What the Frameworks Mean in Practice for Payments Firms

The three frameworks share a common architecture even where they differ in detail. Licensing is mandatory. Affordability and creditworthiness assessment is mandatory. Credit bureau integration is mandatory or imminent in all three jurisdictions. Fee transparency at the point of sale is mandatory. The informal operating model, under which a BNPL provider structured its product as a merchant service rather than a consumer credit product to avoid regulatory classification, is no longer viable across any of the three major GCC markets.

For payment service providers (PSPs) and acquirers that distribute BNPL as a checkout option, the critical question is whether they have assessed their own obligations under the new frameworks.
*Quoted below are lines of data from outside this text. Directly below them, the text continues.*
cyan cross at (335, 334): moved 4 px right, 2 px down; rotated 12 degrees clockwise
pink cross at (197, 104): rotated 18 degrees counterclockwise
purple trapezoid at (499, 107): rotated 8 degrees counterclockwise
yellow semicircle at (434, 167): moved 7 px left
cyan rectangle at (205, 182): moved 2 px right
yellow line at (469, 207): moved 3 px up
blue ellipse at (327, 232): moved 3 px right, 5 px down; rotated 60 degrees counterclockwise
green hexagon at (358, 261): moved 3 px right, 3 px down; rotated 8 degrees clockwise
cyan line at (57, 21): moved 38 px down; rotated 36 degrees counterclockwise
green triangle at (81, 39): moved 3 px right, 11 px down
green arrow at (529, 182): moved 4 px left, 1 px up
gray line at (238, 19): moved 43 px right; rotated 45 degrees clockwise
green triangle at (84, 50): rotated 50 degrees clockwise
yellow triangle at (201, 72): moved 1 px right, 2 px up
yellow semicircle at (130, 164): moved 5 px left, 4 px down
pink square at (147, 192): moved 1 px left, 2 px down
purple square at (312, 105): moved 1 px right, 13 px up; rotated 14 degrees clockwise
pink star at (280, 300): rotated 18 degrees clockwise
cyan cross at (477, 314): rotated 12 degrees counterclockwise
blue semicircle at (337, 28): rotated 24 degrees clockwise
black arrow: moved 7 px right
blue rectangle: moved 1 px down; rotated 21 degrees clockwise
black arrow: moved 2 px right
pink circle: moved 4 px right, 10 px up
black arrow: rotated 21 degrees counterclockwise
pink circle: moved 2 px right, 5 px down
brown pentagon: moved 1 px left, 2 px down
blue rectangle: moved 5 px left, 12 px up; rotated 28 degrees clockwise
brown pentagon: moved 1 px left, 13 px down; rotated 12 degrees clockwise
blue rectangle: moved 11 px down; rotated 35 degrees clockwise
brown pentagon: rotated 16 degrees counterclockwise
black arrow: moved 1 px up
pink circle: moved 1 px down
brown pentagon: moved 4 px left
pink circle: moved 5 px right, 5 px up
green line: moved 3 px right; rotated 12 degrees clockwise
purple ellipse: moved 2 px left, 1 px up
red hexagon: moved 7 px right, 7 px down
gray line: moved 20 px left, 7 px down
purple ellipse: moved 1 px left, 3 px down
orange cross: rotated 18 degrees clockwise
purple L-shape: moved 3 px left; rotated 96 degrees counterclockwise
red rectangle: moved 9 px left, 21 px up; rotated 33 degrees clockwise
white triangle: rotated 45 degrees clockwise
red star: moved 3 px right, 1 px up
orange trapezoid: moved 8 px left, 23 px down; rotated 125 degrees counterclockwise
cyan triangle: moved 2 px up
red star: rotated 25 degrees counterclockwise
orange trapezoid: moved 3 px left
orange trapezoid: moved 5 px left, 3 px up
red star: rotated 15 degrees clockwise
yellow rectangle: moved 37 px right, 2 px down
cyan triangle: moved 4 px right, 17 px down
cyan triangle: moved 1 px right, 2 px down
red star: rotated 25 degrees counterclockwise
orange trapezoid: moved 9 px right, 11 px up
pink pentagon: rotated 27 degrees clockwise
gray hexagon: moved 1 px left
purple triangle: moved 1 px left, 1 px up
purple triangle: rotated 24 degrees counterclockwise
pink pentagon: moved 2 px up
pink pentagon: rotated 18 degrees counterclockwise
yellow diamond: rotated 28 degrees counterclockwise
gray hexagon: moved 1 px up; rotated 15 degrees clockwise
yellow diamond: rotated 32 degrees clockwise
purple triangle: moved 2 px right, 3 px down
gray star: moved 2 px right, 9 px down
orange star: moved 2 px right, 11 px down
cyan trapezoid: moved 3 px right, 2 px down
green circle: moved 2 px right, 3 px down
Merchant agreements that embed BNPL without explicit reference to the regulatory status of the BNPL provider create potential exposure for the acquirer, particularly under conduct and consumer protection provisions that look to the entire payment chain.

Actions for Payments Firms Now

Firms should treat the following as immediate priorities rather than items for the next planning cycle. First, conduct a jurisdictional mapping of every BNPL product or partnership that touches a GCC consumer, regardless of where the contractual relationship is booked. Second, audit merchant agreements and checkout integration documentation to confirm that the BNPL provider in each arrangement holds the relevant licence in each jurisdiction where it operates. Third, engage legal counsel on the CBUAE's forthcoming 2026 prudential guidance, which is expected to introduce capital and liquidity requirements that will affect the funding structures of smaller operators. Fourth, review credit bureau integration workflows: if your platform is not yet submitting BNPL data to SIMAH, AECB, or the QCB's designated bureau, that is a compliance gap with an active enforcement risk attached. Fifth, brief the board and relevant executive committees on the change in risk profile. BNPL is no longer a fintech adjacency; it is a regulated consumer credit product in the GCC, and the governance frameworks of payments firms should reflect that reality now.